Ида всегда улыбается, но с каждым днем ее улыбка все больше напоминает кривую черту, нарисованную на балаганной маске. Ида обещает, что найдет врача или чародея – кого угодно найдет. Она слишком молода и не успела отчаяться. Видит Спящий, на ней не стоило жениться. Она прожила бы счастливую жизнь без сумасшедшего мужа вдвое старше нее.
Провал холодного камина, пустого и мертвого. Он чувствовал его, словно дыру в собственном теле.
У Иды в глазах черное стекло, на зрачке алая каемка – делать протезы из разноцветного стекла научились совсем недавно. Ида смеется, говорит, что он со своей любовью к фотографии нашел себе жену с глазами, похожими на линзы для старых камер.
Когда приступы заканчивались, он точно знал, что монстров не существует. И когда приступы начинались, точно знал, что монстры реальны.

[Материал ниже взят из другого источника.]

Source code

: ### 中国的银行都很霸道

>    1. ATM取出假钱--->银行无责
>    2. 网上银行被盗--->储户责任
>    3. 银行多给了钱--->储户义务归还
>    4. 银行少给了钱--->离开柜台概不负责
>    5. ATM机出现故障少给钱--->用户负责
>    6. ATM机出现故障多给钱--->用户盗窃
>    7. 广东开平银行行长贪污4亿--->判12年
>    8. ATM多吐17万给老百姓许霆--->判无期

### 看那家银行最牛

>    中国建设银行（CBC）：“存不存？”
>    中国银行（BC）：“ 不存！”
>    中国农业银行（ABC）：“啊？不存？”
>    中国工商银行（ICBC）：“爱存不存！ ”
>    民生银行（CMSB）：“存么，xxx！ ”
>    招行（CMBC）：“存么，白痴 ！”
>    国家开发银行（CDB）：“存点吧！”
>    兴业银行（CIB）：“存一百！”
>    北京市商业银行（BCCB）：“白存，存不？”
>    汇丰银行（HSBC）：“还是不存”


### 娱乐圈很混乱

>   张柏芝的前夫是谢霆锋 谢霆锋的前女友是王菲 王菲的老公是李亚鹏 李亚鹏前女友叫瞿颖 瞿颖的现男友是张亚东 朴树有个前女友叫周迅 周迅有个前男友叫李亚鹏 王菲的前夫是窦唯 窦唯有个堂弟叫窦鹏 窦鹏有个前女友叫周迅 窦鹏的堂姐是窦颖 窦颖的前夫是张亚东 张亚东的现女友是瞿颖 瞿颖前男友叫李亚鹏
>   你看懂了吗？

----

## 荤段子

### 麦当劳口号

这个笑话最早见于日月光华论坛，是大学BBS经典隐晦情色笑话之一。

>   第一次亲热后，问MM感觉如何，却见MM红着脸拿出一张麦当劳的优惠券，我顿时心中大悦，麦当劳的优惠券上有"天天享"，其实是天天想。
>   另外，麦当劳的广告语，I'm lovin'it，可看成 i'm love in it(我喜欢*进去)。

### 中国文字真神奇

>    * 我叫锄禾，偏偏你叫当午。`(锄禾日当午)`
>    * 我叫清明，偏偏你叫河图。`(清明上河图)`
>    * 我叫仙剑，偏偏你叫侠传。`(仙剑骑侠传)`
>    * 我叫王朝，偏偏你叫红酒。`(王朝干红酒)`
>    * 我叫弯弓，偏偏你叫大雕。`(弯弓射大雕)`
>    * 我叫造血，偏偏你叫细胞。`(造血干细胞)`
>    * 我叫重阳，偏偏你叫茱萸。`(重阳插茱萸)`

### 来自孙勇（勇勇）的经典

Он сидел, прижавшись затылком к подлокотнику кресла.
Черные глаза, неподходящие молодому лицу – застывшая в стекле усталость.
Берта поила его безвкусными настоями и горькими каплями. В них не чувствовалось медового привкуса василитника. Когда приступы заканчивались – он был за это благодарен. Когда приступ начинался – ненавидел Берту за то, что она не хочет облегчить его страдания.
Ему жаль Берту.
Подлокотник был твердым и теплым. Он пытался сосредоточиться на этом ощущении, чтобы не чувствовать, как монстр царапает щеки и закрытые веки крошечными коготками.
Нечисть боится соли и солнца, только солнце взойдет нескоро.
Ида уехала. Хорошо, что ее нет – она бы, наверное, испугалась.
Как плохо, что ее нет – она умела гнать кошмары даже сквозь закрытую дверь.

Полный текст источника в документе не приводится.